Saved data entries
--- START ---

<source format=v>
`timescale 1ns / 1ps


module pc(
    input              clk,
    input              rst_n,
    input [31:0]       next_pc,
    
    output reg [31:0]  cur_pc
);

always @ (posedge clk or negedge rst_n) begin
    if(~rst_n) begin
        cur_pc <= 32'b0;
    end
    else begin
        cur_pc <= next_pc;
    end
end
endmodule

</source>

--- END ---
--- START ---

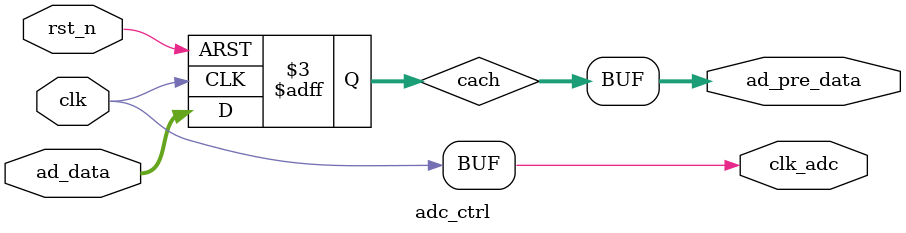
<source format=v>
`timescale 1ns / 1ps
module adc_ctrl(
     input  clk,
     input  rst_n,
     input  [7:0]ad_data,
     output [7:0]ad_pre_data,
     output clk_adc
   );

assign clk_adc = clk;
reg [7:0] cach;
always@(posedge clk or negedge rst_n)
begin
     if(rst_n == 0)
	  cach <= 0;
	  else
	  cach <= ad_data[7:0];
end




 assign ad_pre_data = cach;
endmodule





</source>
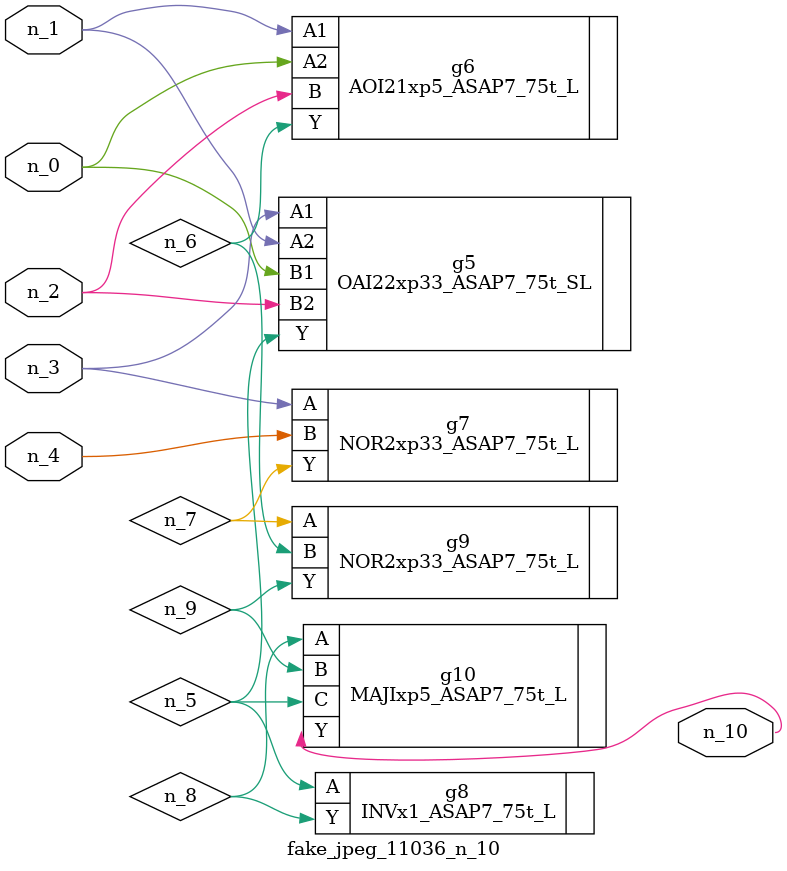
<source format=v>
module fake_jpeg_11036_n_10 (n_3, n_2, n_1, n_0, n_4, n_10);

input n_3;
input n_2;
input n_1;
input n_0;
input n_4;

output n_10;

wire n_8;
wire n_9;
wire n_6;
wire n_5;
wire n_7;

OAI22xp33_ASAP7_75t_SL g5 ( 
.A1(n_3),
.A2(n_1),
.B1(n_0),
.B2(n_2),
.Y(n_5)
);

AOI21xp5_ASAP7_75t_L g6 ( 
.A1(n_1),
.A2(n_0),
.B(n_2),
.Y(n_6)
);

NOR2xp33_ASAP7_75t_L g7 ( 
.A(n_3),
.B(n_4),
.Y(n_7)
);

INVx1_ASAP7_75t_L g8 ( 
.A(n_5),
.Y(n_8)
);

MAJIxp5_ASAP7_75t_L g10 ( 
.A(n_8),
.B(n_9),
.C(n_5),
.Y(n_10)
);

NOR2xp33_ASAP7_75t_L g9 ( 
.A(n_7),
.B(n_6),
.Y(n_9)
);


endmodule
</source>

--- END ---

Activity
Determine how many lines in the entries above hold the string "cach", then report that number and nothing further.

Response below
4